═══ PASSAGE SHOWN ═══

Certification Problem

Input (TPDB SRS_Standard/Zantema_06/beans5)

The rewrite relation of the following TRS is considered.

b(a(a(x1)))	→	a(b(c(x1)))	(1)
c(a(x1))	→	a(c(x1))	(2)
c(b(x1))	→	b(a(x1))	(3)
a(a(x1))	→	a(b(a(x1)))	(4)

Property / Task

Prove or disprove termination.

Answer / Result

Yes.

Proof (by ttt2 @ termCOMP 2023)

1 String Reversal

Since only unary symbols occur, one can reverse all terms and obtains the TRS

a(a(b(x1)))	→	c(b(a(x1)))	(5)
a(c(x1))	→	c(a(x1))	(6)
b(c(x1))	→	a(b(x1))	(7)
a(a(x1))	→	a(b(a(x1)))	(4)

1.1 Dependency Pair Transformation

The following set of initial dependency pairs has been identified.

═══ INFORMATION PROVIDED ═══

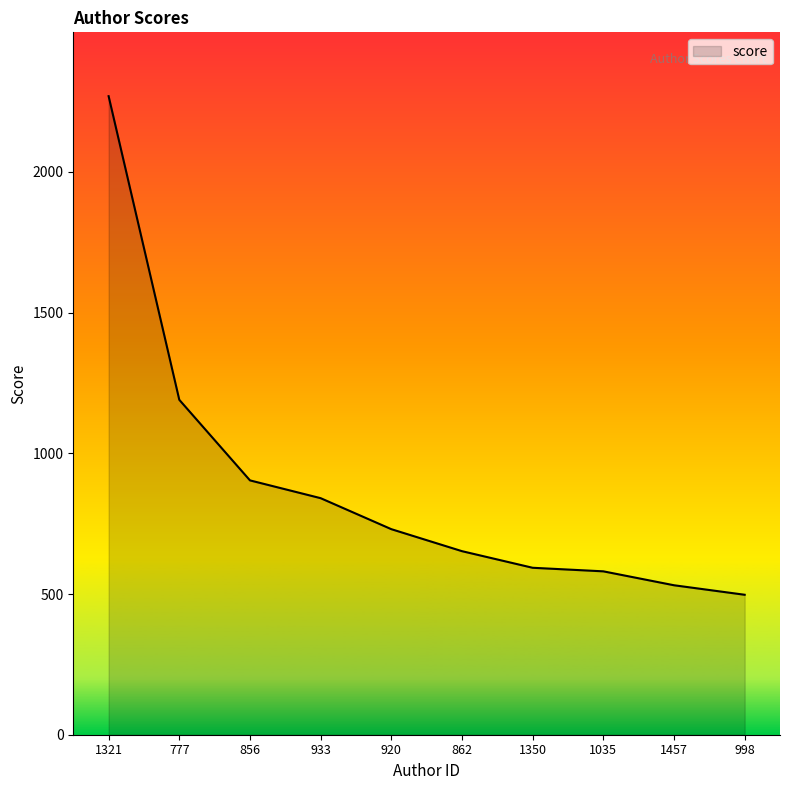

What is the smallest value displayed?

497.4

═══

WORK INSTRUCTIONS:
A. Reproduce the termination proof above word for word, everything from "Since only unary" down to "has been identified.".
B. According to the termination proof above, why is it possible to reverse all terms in the first step of the proof?

RESPONSES BY ITEM NUMBER:
A.
Since only unary symbols occur, one can reverse all terms and obtains the TRS

a(a(b(x1)))	→	c(b(a(x1)))	(5)
a(c(x1))	→	c(a(x1))	(6)
b(c(x1))	→	a(b(x1))	(7)
a(a(x1))	→	a(b(a(x1)))	(4)

1.1 Dependency Pair Transformation

The following set of initial dependency pairs has been identified.

B. All terms can be reversed because only unary symbols occur in the rewrite system. Reversing the terms yields the system of rules (5), (6), (7) and (4).